Entre nós, enquanto não temos
disponível o V-chip, é preciso encontrar algum controle quanto à
qualidade dos programas e coibição dos abusos.
Uma das propostas ouvidas deixaria a cargo de cada emissora/rede apresentar texto com uma declaração de princípios e de autoregulamentação interna. Funciona em algumas empresas no exterior (BBC, por exemplo) mas seria inócua entre nós. Nenhuma
televisão se autopuniria, em caso
de transgressão. Será mais eficaz e
adequado fazer valer o que dispõe
o Código de Ética da Radiodifusão, elaborado no seio da Abert,
há alguns anos, firmado pelas empresas de televisão. Nele constam
regras atuais e aplicáveis. O que
falta é vontade das empresas na
sua aplicação.
Em dois momentos houve um
arremedo de avanço no setor. Primeiro, no início dos anos 90,
quando foi instalado em São Paulo o Cepart (Conselho de Ética do
Rádio e da Televisão), integrado
por pessoas indicadas por todas
as televisões e que se reunia uma
vez por mês para receber propostas e denúncias tendo por objeto
os programas de televisão, examinar se feriam aspectos morais e legais, discutir os assuntos com as
emissoras e propor medidas que
viessem a eventualmente modificar um ou outro programa.
Na primeira oportunidade em
que um programa ia ser examinado, a emissora envolvida, alegando que não admitia ingerência em
sua programação, propôs a extinção pura e simples do Conselho.

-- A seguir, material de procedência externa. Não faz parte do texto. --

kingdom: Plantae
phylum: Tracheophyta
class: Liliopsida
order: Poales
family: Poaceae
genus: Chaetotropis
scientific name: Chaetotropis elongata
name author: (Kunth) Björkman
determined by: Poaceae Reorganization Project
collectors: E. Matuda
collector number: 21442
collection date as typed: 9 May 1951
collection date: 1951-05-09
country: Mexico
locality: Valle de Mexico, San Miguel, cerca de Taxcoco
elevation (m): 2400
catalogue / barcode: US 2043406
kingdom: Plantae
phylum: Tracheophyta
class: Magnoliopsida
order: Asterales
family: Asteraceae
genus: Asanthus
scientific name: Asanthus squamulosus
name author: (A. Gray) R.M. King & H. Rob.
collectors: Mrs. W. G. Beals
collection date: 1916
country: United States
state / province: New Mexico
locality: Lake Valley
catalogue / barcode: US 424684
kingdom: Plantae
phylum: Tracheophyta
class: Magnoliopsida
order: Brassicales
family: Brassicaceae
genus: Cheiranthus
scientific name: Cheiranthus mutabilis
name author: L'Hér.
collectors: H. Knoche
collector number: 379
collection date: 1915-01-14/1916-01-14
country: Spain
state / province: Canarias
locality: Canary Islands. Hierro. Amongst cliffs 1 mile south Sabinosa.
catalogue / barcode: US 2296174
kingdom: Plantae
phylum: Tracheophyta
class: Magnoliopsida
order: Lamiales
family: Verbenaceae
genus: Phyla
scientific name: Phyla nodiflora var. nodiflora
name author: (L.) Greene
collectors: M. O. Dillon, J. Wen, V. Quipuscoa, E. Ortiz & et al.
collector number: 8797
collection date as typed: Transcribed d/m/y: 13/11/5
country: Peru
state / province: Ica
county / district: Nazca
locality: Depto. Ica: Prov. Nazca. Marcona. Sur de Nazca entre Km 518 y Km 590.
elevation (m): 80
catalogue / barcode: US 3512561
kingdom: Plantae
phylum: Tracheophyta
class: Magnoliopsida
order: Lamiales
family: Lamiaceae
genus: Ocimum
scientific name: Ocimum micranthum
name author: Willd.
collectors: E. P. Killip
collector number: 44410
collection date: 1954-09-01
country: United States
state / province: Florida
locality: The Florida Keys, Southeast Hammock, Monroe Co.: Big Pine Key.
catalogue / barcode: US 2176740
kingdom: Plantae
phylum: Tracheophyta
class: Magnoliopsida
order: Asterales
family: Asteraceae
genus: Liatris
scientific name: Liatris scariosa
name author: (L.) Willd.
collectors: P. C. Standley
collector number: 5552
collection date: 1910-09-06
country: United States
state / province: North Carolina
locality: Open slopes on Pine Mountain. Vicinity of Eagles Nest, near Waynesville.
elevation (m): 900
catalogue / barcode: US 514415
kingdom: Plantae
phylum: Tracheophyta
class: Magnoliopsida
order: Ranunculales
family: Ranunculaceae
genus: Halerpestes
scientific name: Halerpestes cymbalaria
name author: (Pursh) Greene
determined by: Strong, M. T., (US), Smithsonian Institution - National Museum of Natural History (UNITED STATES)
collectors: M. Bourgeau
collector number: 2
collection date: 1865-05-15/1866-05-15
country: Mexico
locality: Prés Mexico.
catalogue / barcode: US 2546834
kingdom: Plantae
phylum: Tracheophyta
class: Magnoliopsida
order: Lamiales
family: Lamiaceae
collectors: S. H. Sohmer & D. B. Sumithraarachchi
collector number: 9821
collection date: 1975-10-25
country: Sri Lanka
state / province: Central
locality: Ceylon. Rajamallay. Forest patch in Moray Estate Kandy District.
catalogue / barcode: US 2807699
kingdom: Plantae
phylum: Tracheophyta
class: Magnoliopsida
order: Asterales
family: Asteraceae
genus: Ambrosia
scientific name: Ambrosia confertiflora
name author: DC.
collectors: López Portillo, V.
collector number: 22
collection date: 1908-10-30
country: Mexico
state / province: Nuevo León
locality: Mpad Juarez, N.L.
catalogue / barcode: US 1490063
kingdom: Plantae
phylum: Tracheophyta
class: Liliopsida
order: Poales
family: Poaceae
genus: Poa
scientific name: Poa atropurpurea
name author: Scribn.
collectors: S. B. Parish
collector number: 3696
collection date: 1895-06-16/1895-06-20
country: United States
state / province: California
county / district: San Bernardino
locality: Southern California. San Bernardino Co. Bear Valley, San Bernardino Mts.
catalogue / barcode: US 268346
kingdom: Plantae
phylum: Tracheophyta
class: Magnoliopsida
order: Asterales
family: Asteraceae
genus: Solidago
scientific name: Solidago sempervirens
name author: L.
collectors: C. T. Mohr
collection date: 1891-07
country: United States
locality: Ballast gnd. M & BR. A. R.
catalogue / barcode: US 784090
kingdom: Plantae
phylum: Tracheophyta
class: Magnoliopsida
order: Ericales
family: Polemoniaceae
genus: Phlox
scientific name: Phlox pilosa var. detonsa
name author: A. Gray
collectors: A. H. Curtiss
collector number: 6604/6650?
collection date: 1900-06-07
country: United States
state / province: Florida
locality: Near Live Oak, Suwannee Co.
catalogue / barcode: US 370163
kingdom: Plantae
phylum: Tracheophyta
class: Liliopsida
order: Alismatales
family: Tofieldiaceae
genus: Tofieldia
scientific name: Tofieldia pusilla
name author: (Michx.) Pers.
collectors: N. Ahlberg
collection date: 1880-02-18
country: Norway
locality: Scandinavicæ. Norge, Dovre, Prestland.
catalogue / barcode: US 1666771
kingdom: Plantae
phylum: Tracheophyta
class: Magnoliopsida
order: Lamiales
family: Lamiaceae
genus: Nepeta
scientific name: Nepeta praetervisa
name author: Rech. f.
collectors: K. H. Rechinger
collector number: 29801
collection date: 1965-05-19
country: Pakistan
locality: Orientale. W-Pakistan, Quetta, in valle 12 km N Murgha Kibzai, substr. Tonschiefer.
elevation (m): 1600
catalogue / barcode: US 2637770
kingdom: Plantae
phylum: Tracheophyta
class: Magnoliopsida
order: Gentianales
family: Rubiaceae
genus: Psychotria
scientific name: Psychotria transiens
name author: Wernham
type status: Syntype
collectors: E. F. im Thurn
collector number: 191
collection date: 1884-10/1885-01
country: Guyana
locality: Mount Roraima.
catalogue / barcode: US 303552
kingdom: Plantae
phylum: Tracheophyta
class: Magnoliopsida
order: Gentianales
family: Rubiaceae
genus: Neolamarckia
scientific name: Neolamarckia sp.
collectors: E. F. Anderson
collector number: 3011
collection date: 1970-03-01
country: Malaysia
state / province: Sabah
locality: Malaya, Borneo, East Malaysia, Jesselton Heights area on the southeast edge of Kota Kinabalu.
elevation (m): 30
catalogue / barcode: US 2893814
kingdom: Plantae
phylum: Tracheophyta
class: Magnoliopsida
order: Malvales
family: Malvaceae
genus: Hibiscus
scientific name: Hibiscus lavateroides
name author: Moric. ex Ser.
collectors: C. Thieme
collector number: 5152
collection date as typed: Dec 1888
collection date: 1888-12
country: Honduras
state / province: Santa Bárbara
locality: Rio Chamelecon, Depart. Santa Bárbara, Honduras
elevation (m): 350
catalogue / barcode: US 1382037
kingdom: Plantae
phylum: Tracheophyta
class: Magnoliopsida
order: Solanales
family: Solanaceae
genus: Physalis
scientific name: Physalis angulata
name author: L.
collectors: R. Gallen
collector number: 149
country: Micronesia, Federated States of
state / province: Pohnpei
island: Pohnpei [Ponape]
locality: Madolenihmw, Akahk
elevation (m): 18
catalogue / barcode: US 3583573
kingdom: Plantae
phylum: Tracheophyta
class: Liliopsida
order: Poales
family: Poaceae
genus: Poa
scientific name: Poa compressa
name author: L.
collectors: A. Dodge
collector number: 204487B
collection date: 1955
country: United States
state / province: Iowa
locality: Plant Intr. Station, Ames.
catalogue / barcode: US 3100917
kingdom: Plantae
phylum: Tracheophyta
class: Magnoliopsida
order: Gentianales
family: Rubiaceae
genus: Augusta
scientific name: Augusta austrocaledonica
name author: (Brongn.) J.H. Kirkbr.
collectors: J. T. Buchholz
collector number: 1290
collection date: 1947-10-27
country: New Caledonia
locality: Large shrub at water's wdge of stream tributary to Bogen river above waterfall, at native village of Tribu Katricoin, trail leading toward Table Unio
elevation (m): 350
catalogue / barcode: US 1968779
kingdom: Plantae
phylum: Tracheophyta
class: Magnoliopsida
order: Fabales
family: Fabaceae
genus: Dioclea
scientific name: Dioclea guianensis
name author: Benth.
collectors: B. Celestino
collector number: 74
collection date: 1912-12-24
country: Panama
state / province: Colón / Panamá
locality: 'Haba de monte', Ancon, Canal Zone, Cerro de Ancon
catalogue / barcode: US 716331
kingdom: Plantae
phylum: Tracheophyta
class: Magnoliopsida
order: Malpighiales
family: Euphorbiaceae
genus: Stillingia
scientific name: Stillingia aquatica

O Código de Ética da Radiodifusão continuou como está até hoje:
uma ou outra vez, diante de uma
denúncia mais forte, o assunto é
levado à diretoria da Abert.
Num outro momento, por volta
de 1996, ainda no seio da Abert, e
por solicitação de uma das emissoras-sócias, foram adotados procedimentos para a criação de um
organismo no Brasil semelhante à
Academia Americana de Televisão. Não só teria o objetivo de
examinar a programação de todas, como dar os grandes prêmios
para as diversas categorias dos
programas produzidos no país e
também aos atores, produtores,
diretores, roteiristas etc.
A mesma emissora que propôs
a criação -que foi aceita pelas
demais- recuou sob a mesma
alegação anterior: não permitiria
interferência em sua programação.
A solução proposta para agora é
simples: atualizar o Código de Ética da Radiodifusão, afastando alguns de seus itens ultrapassados,
adicionando outros ajustados aos
nossos dias, inclusive dois, essenciais e sem os quais não adianta
qualquer tipo de codificação. O
primeiro deles é o estabelecimento de uma pena pecuniária para a
emissora infratora, e o segundo é
a forma de apuração da eventual
infração. Para ambos, fizemos sugestões, em discussão, e que,
oportunamente, serão dadas a
público.
Mas, para isso, as televisões devem se sentar à mesa e conversar.
Deixar de lado suas diferenças e
ter vontade de dar um rumo comum àquilo que é de interesse comum. Caso contrário, as insinuações podem vir a se tornar realidade.
JOSÉ ROBERTO H. MALUF é vice-presidente do SBT (Sistema Brasileiro de Televisão).